To put it simply, India has three options. The first is to conclude that its coercive diplomacy against Pakistan after December 13 has achieved the maximum possible results and begin to demobilise bit by bit either through an explicit decision or by stealth over a period of time. Adopting such a course would be disastrous for India. Tamely demobilising would demonstrate to Gen. Musharraf that India has no stomach for a decisive confrontation and that it is prepared to bleed from cross-border terrorism than risk the escalation of military tensions with Pakistan. It would demoralise the armed forces and open India to a perpetual threat of cross-border terrorism.

The second option is to maintain the military mobilisation in a passive manner. This typically Indian "do-nothing-for-the-moment" strategy will have many attractions for the policy makers in New Delhi. It would postpone the decision to confront Pakistan on cross-border terrorism and avoid diplomatic complications abroad and would put India in tune with the major powers which would call for restraint.

The orientation of Indian forces would be defensive and aimed at giving limited protection to the political process in Kashmir. The Indian threat to go to war would steadily diminish and the Indian strategy after December 13 would end in a whimper. By stretching out the process of demobilisation it could limit the political costs at home but would have achieved none of the political objectives that led to the military mobilisation in the first place.

The only credible option for India is to simultaneously signal its readiness to go to war to end cross-border terrorism and a willingness to seriously negotiate on Kashmir in an atmosphere free from violence. On the military side, it would involve moving the forces towards a more offensive posture that would demonstrate the capacity to escalate the confrontation at a moment of its choosing. On the diplomatic front, it would involve an intense effort to mobilise international support behind its demand that Gen. Musharraf implement the promises he made on January 12.

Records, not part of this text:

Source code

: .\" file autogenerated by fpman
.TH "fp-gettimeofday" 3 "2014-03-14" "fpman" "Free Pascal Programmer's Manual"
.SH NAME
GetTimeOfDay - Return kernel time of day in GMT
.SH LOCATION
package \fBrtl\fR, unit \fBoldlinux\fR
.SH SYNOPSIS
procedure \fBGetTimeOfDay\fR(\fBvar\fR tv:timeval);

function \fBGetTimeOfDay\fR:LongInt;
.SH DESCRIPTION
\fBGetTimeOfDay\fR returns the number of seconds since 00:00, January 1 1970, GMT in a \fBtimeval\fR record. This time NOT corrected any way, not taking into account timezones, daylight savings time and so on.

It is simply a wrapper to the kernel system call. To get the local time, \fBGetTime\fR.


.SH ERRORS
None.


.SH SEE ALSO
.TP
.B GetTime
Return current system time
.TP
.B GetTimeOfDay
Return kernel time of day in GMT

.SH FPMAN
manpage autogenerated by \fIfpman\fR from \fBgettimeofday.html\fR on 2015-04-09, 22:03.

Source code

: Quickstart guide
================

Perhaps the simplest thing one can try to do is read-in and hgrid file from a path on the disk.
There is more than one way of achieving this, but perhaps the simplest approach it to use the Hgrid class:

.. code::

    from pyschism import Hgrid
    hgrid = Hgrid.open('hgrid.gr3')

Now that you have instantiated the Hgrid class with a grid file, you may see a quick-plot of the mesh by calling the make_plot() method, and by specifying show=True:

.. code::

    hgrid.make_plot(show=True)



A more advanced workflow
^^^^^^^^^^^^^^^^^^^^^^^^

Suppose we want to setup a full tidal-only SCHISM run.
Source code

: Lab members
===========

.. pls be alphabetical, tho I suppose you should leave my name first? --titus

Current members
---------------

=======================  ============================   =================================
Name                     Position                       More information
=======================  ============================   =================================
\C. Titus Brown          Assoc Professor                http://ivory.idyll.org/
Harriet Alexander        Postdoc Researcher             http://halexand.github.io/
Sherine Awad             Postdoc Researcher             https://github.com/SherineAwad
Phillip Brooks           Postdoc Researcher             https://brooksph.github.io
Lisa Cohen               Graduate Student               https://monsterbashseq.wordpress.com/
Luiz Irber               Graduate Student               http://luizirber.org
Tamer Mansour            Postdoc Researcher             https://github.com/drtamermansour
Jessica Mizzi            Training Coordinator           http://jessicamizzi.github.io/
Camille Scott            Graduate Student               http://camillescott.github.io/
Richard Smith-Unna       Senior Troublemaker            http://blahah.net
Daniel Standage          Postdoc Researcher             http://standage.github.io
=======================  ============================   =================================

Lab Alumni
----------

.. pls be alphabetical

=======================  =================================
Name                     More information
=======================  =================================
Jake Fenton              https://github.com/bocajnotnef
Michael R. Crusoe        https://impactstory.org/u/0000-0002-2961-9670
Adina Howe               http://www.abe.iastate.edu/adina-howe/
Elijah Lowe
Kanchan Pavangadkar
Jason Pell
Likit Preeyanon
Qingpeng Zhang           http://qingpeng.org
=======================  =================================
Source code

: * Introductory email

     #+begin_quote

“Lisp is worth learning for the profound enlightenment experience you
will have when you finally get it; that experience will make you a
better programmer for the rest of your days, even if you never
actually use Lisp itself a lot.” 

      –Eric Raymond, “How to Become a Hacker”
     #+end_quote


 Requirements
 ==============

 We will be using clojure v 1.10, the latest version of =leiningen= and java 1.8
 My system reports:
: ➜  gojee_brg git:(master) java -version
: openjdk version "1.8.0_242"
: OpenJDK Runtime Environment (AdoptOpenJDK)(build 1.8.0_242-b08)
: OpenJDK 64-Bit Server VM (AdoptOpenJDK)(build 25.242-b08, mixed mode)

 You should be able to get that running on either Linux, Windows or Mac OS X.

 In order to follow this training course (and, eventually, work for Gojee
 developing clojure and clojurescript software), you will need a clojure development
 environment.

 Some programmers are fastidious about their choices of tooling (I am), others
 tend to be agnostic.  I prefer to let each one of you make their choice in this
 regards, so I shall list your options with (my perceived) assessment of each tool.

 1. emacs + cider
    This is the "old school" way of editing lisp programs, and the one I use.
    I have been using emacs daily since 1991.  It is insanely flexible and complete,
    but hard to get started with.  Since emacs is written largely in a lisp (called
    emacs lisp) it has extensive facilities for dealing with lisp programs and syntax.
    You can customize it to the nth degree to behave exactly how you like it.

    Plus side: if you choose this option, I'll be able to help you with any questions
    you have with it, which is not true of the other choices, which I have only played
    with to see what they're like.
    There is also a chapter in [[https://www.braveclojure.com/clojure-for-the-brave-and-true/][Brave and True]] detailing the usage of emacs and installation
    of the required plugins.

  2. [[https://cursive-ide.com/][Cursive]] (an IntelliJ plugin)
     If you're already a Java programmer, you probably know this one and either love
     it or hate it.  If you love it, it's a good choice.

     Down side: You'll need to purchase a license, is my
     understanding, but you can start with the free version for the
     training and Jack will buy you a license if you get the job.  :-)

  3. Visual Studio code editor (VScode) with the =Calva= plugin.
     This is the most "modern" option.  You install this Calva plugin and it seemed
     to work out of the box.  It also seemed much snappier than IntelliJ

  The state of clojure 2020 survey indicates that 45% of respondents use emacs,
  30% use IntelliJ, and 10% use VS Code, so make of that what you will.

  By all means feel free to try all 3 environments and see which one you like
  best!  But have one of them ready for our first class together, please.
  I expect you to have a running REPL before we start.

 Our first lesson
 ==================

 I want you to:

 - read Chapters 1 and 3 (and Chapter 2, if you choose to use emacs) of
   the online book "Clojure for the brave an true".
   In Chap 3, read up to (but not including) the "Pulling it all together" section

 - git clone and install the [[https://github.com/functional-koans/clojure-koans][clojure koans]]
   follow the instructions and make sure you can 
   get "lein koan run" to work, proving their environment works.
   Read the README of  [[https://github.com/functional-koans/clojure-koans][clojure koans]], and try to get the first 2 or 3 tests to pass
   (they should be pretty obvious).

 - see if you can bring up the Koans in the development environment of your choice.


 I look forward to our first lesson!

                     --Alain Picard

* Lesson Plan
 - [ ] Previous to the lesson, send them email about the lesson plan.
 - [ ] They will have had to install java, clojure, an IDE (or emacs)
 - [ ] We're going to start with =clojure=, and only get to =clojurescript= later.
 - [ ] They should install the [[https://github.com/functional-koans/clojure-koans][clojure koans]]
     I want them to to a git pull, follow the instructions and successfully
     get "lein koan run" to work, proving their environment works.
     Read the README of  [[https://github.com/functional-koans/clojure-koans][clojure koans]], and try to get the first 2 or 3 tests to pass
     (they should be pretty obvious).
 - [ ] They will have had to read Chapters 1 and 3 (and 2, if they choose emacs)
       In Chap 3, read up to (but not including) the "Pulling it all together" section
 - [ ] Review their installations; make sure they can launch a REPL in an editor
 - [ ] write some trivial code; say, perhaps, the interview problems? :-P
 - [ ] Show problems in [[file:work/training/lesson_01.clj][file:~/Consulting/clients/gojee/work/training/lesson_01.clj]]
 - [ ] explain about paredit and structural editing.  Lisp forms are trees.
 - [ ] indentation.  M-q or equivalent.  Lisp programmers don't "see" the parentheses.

India also needs to point to the prospects for a reviving the dialogue with Pakistan that ended inconclusively at Agra the moment there is evidence on the ground that cross-border terrorism has ended. It should convey its willingness to engage Pakistan in a substantive, time-bound dialogue on resolving the Kashmir dispute in an atmosphere free from terrorism.

The creation of credible arrangements — such as a joint patrolling by the two militaries — to monitor and prevent cross-border infiltration would provide the assurance that Pakistan would not use cross-border terrorism to influence negotiations when they begin. But without a credible threat to go to war, it is unlikely that Indian diplomacy will succeed. And if Pakistan does respond by ending cross-border terrorism, the current dismal situation in the subcontinent could turn out to be a huge opportunity for transforming India-Pakistan relations.